E in quell’anarchia, così come la vedeva, creò il suo modo di essere scrittore: ironico, beffardo, iperbolico, allusivo, satirico tra le righe, un po’ indolente. Inventando Pinocchio, creò anche la rappresentazione di una società fortemente ingiusta e ingrata, dove la perfidia e la disonestà hanno percorsi privilegiati, con una certa surrealtà. Noi, ormai adulti da un po’ che avevamo letto “Le avventure di Pinocchio” da ragazzi, ricordiamo una specie di monello scansafatiche, disobbediente che se le va a cercare. Ma il burattino va visto anche con altri occhi. Pinocchio è in fondo una sorta di antieroe che in quella società, cinica e talvolta perversa, piena di affabulatori, burocrati e lestofanti, cerca una via di verità, pur senza avvedersene. La disobbedienza è rivolta non tanto a persone a lui care che in cuor suo non tradirà mai, quanto a quella morale rigida, ingabbiatrice, perbenista che a Carlo Lorenzini proprio non piaceva.

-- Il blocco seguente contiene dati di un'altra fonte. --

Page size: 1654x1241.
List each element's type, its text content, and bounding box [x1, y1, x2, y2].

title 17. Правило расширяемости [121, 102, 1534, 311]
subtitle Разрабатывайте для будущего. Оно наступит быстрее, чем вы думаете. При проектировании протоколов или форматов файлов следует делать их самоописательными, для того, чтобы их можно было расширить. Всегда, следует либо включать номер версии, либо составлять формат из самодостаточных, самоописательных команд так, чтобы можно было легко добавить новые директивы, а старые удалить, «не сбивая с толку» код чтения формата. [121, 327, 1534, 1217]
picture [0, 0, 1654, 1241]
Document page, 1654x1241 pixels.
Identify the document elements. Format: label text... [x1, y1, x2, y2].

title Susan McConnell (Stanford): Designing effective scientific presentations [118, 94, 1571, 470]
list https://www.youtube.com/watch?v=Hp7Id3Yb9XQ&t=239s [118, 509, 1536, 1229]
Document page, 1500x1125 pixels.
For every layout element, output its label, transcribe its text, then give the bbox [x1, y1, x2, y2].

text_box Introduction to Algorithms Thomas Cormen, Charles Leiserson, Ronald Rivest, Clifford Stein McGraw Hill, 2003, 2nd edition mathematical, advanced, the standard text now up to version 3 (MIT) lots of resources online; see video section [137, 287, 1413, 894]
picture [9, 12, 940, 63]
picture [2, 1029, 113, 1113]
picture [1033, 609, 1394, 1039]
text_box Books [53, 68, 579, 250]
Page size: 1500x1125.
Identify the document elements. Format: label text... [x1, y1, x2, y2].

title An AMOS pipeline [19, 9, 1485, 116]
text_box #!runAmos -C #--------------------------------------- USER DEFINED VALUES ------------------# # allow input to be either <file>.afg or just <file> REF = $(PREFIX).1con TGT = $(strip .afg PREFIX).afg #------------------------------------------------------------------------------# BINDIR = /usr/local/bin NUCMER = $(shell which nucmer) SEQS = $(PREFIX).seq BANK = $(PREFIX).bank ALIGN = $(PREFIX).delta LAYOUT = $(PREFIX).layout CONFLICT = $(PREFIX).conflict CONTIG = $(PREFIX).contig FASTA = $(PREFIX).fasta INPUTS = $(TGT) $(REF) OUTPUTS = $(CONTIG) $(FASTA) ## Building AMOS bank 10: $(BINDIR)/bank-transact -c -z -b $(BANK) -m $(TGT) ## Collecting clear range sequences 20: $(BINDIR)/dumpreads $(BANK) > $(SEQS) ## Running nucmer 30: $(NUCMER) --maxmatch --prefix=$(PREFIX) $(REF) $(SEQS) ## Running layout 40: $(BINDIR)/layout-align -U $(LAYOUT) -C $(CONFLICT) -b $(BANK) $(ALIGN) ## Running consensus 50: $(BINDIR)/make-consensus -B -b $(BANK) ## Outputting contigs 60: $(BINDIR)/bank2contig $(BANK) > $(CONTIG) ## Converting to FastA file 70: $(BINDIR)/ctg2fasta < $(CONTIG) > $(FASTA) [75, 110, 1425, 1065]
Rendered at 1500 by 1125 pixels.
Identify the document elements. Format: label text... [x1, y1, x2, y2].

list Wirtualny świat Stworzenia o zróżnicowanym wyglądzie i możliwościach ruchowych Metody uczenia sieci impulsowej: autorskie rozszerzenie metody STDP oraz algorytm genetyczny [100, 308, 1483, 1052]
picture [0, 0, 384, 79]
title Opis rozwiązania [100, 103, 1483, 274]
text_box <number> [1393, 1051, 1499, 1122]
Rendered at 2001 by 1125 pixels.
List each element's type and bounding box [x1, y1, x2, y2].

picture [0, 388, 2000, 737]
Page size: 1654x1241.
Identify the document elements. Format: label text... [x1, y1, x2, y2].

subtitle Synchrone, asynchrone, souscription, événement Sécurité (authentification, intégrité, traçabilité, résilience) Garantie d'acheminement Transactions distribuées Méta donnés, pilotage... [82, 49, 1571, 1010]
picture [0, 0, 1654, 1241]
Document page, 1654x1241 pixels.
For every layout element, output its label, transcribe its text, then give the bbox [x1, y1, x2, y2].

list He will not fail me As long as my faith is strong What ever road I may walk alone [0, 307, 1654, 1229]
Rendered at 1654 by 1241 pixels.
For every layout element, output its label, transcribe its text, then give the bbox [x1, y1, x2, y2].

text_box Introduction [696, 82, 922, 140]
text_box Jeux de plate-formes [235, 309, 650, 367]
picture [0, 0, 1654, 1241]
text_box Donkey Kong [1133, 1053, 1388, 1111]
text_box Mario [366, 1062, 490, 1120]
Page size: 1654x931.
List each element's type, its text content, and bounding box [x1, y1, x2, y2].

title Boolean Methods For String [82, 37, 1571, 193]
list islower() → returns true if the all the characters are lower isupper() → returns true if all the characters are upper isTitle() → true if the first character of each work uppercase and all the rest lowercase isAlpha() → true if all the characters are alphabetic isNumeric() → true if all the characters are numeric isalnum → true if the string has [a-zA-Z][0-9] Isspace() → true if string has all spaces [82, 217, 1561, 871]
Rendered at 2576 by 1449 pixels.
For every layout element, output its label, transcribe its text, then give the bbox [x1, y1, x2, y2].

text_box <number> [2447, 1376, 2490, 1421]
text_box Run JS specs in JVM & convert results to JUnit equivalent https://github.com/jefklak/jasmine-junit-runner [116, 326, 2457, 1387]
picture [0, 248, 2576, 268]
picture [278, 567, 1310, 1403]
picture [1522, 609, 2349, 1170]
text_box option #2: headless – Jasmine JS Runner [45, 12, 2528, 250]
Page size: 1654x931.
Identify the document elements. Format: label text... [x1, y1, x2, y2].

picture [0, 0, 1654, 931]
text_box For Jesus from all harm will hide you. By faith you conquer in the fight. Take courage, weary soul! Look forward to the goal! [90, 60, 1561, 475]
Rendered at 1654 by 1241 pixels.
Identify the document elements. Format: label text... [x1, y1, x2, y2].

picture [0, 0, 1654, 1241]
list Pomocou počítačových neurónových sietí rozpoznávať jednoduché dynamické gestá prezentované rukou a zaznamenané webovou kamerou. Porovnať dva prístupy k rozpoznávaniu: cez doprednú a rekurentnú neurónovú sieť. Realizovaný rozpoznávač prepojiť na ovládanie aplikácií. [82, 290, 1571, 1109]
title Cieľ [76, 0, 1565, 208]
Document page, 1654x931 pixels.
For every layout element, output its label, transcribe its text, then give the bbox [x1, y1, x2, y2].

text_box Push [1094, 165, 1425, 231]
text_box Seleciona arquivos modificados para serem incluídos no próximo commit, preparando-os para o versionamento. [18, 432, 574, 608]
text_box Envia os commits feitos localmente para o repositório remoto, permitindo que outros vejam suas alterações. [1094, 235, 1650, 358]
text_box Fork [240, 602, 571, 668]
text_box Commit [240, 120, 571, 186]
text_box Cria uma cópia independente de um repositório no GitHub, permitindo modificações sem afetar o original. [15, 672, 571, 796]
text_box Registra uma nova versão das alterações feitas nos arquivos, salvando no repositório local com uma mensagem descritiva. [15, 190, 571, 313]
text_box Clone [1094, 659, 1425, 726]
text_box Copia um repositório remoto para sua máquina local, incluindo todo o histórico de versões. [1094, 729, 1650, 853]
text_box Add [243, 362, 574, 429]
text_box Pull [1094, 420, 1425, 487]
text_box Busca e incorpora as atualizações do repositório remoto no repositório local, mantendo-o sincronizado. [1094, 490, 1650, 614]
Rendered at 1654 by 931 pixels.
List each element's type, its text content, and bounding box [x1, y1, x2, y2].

Silvio Pellico, a suo modo patriota, appartenente alla Carboneria, grande amico di Pietro Maroncelli, finì nelle galere austriache insieme a lui quando vennero scoperti, processati e condannati. Dapprima a morte, poi a carcere durissimo e infine graziati dopo 10 anni di inferno. Per capire il libro, occorre immergersi nella condizione carceraria: giacigli di pietra, semibuio permanente, freddo e umidità, poco spazio, scarso cibo, malattie malcurate. Pochi sopravvivevano, pochi mantenevano la lucidità mentale. Eppure, Silvio il rivoluzionario, il Pellico che aveva militato nella società segreta della Carboneria che avrebbe dovuto sovvertire l’ordine politico imposto dall’Impero austriaco, non scrive un libro avvelenato e accusatore. Scrive le memorie di quegli anni raccontando frammenti di storie di vita di altri prigionieri e di alcuni carcerieri. Pur non nascondendo la durezza, l’asprezza, il dolore e la fatica, si preoccupa solo di rintracciare l’umanità, esaltando il senso profondo del bene quando visibile. Silvio Pellico trovò nella condizione carceraria una via alla salvezza interiore, un’alta espressione di fede. Eppure, pur senza volerlo, il suo libro fu utile alla causa patriottica più di una rivolta, più di ogni cospirazione. Segnò l’inizio di un cambiamento.

Entrambi, sono stati i libri più stampati, tradotti e letti nel loro secolo e giungono a noi mantenendo una forza espressiva e comunicativa che resta intatta e che molto trasmette perché attingono al vissuto, ai sentimenti profondi, al senso della vita. A breve l’editore inserirà altri titoli nella collana Easy Reader, attingendo ancora ai capolavori e ai classici.